Exercise prompt:
Resume the article below on why AI coding agents fail on real tasks, starting right after its final line.

Excerpt:
***
AuthonAuthon Blog
debugging7 min read

Why Your AI Coding Agent Falls Apart on Real Tasks (And How to Fix It)

Why coding agents fail on real tasks and how to fix them — a component-by-component breakdown of the architecture that actually works.

AW
Alan West
Authon Team
Why Your AI Coding Agent Falls Apart on Real Tasks (And How to Fix It)

You finally wire up an LLM to your codebase, give it a prompt like "add pagination to the users endpoint," and... it edits the wrong file, hallucinates an import that doesn't exist, and confidently tells you it's done. Sound familiar?

I spent the last few months building and debugging custom coding agents, and the pattern I kept hitting was the same: the LLM itself is capable enough, but the scaffolding around it is what makes or breaks the whole system. A coding agent isn't just "an LLM that writes code." It's an orchestrated system with distinct components, and when one of them is weak, everything crumbles.

Let me walk through the architecture that actually works, component by component, and show you how to fix the most common failure modes.

The Core Loop: Plan, Act, Observe, Repeat

Every functional coding agent runs some variation of an agentic loop. The LLM receives context, decides on an action (read a file, write code, run a test), observes the result, and decides what to do next. This is fundamentally different from single-shot code generation.

Here's the minimal skeleton:

python
def agent_loop(task: str, max_steps: int = 20):
    messages = [{"role": "user", "content": task}]
    
    for step in range(max_steps):
        response = llm.chat(messages, tools=available_tools)
        
        if response.is_done:  # agent signals task complete
            return response.final_answer
        
        # Execute whatever tool the agent chose
        tool_result = execute_tool(response.tool_call)
***
Raw data:
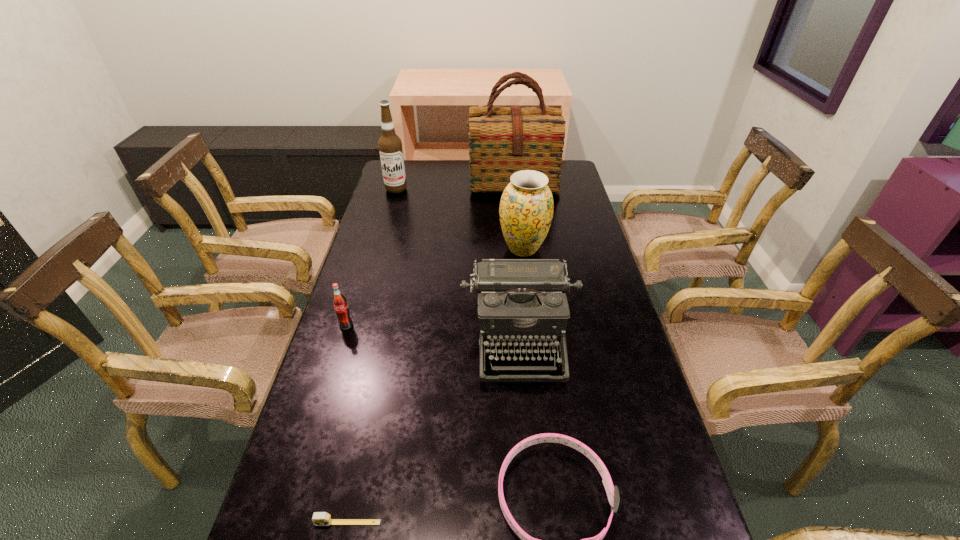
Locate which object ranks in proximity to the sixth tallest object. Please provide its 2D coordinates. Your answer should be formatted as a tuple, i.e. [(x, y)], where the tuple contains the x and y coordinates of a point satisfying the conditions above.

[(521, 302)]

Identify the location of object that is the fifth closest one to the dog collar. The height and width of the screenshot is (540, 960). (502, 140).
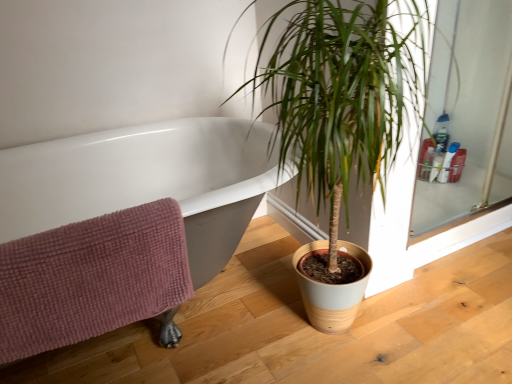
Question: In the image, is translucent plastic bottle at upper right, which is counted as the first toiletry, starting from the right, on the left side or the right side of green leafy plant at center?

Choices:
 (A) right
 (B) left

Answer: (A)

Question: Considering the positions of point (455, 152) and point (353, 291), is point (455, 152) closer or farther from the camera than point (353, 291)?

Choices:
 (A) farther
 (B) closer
***
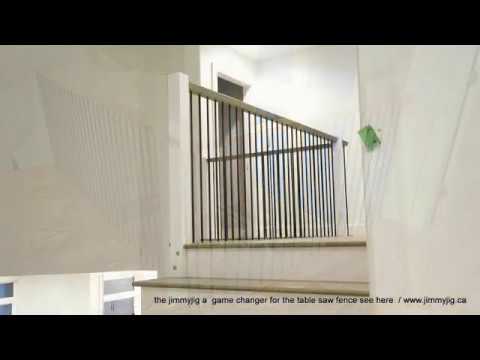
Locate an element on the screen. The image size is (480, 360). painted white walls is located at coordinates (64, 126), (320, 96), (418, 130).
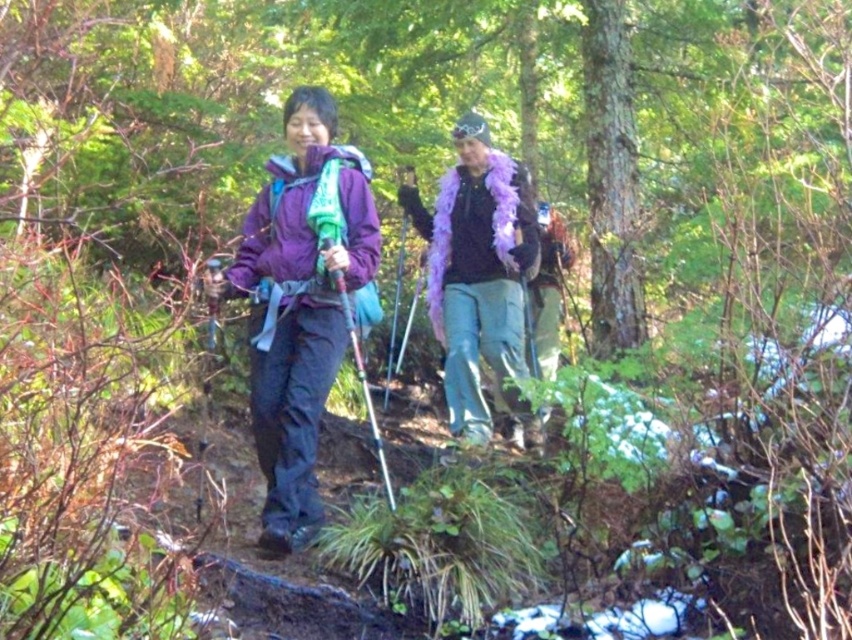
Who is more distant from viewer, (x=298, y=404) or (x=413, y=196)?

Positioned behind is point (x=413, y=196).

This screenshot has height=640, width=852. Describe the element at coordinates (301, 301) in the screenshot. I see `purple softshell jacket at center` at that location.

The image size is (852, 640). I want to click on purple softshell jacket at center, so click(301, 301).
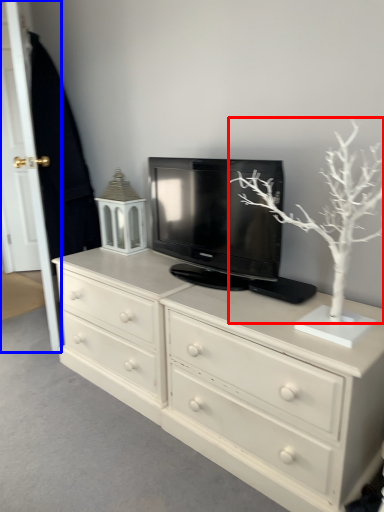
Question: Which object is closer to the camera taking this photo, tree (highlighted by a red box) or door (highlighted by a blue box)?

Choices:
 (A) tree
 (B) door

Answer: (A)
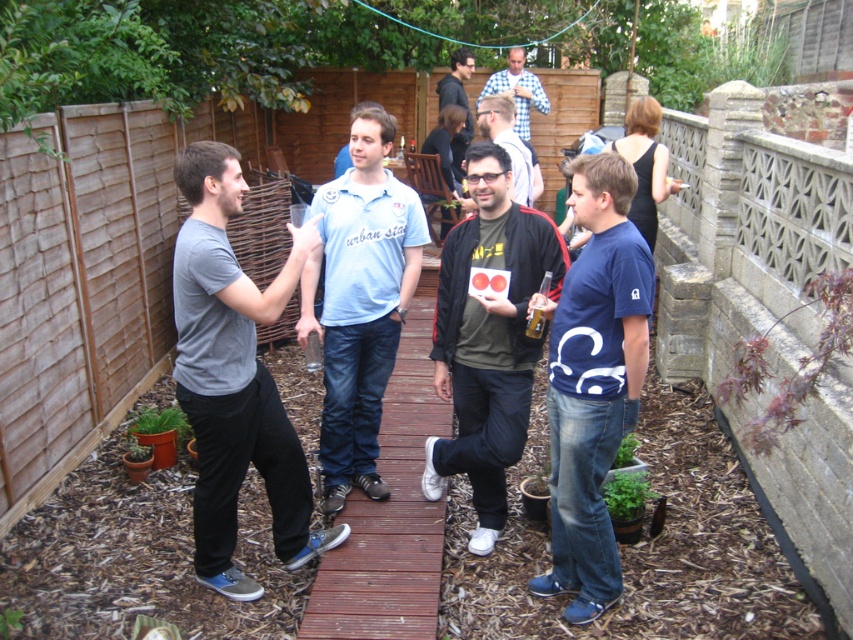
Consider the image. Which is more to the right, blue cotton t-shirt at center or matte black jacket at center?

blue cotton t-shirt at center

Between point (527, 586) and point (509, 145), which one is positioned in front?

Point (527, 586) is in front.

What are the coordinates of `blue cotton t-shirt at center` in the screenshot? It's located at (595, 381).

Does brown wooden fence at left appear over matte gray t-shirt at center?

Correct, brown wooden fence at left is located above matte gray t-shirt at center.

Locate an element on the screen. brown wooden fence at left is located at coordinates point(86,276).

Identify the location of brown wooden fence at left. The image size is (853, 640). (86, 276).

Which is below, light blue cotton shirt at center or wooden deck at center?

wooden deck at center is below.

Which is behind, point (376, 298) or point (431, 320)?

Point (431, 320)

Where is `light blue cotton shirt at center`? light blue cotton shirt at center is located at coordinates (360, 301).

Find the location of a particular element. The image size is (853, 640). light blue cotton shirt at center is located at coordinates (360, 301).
***
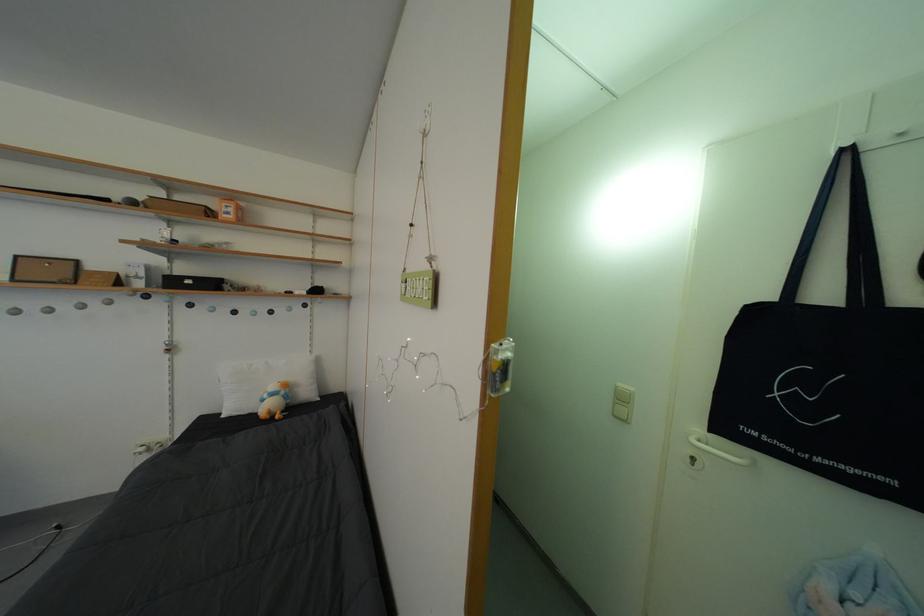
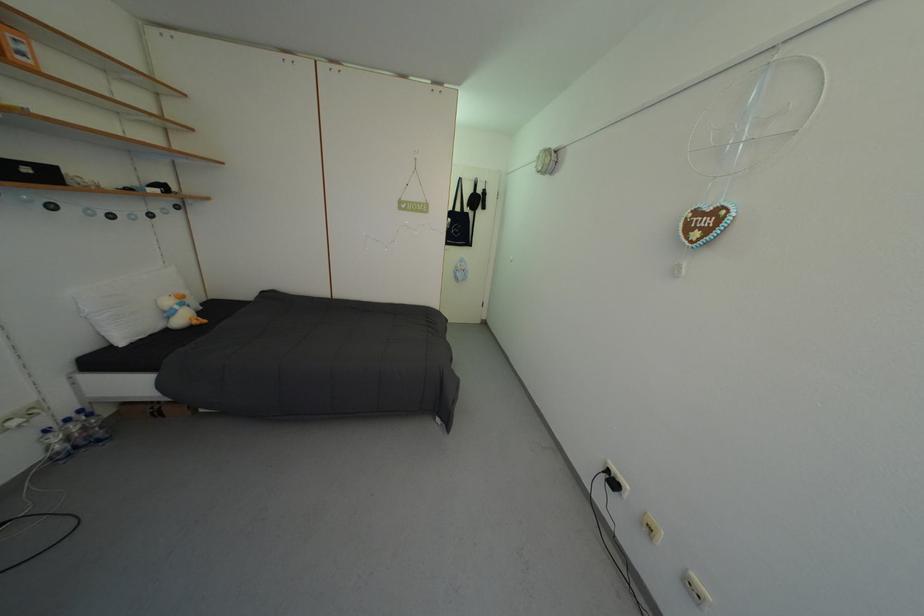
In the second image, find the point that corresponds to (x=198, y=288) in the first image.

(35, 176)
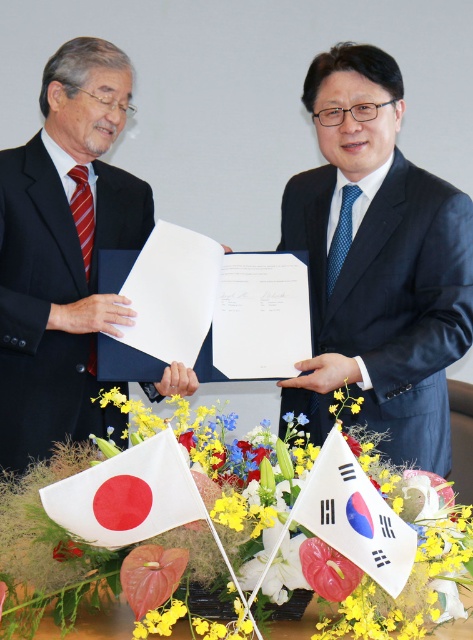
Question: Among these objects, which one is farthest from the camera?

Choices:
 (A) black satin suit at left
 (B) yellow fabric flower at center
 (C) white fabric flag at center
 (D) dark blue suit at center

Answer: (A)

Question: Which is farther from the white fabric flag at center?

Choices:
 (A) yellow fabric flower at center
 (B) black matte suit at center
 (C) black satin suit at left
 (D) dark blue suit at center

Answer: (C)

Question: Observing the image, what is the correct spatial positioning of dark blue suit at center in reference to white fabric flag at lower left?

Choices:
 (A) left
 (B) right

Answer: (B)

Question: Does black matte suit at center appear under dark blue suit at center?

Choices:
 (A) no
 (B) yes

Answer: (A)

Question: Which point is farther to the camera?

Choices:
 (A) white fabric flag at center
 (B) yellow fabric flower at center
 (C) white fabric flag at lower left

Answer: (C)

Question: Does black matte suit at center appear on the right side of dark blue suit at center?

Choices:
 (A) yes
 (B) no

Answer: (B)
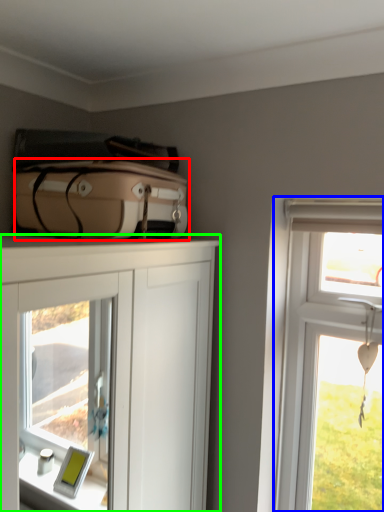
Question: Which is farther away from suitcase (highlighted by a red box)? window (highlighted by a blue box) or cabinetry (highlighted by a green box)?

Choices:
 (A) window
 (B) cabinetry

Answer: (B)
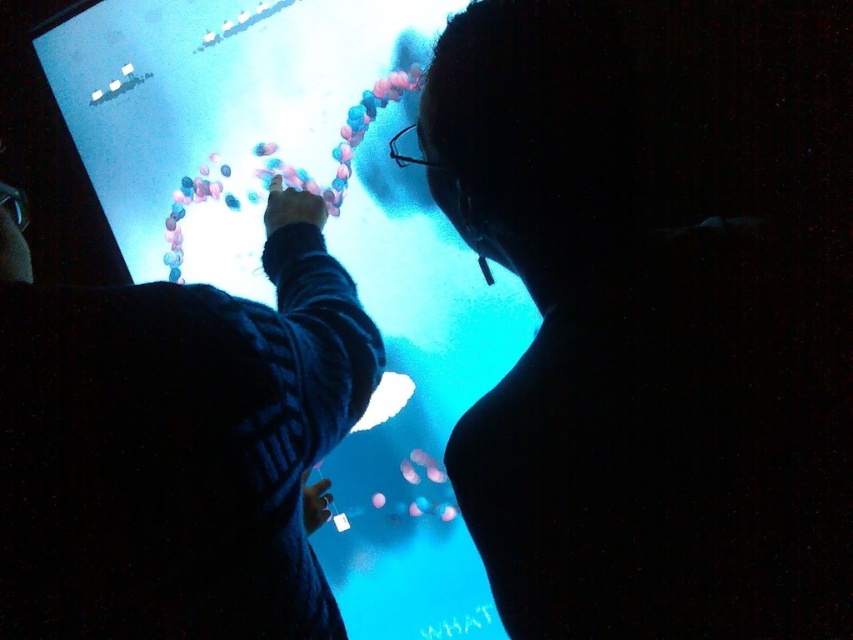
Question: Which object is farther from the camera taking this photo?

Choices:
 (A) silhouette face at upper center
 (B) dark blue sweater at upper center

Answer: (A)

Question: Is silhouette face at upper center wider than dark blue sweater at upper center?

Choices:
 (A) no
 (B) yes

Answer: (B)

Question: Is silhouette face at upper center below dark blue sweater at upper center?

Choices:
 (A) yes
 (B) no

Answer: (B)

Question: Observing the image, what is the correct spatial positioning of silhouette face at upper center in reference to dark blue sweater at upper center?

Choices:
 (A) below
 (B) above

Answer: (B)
***
Answer to this problem:
        
        # Feed the result back so the agent can react
        messages.append({"role": "assistant", "content": response.raw})
        messages.append({"role": "tool", "content": tool_result})
    
    return "Max steps reached — agent got stuck"

The problem most people hit first: no iteration limit, so the agent spins forever. Or the opposite — the limit is too low and it bails before finishing multi-file changes. I've found 15-30 steps works for most coding tasks, but you should log step counts per task to calibrate.

Component 1: Tool Design (Where Most Agents Silently Fail)

The tools you give your agent are the single biggest leverage point. Get these wrong and no amount of prompt engineering saves you.

The minimum viable toolset for a coding agent:

  • File reader — read file contents, ideally with line numbers
  • File writer/editor — apply targeted edits (not full file rewrites)
  • Directory listing / search — let the agent find files by name or content
  • Shell executor — run tests, linters, build commands

Here's the mistake I kept making: giving the agent a write_file tool that overwrites the entire file. The agent would read a 500-line file, try to rewrite all 500 lines, and introduce subtle bugs in lines it wasn't even trying to change.

python
# BAD: full file rewrite tool
def write_file(path: str, content: str):
    """Overwrites the entire file with new content."""
    with open(path, 'w') as f:
        f.write(content)

# GOOD: targeted edit tool
def edit_file(path: str, old_string: str, new_string: str):
    """Replaces a specific string in the file.
    Fails if old_string isn't found — forces the agent to
    read the file first and match exactly."""
    content = open(path).read()
    if old_string not in content:
        return "ERROR: old_string not found in file"
    if content.count(old_string) > 1:
        return "ERROR: old_string is ambiguous (multiple matches)"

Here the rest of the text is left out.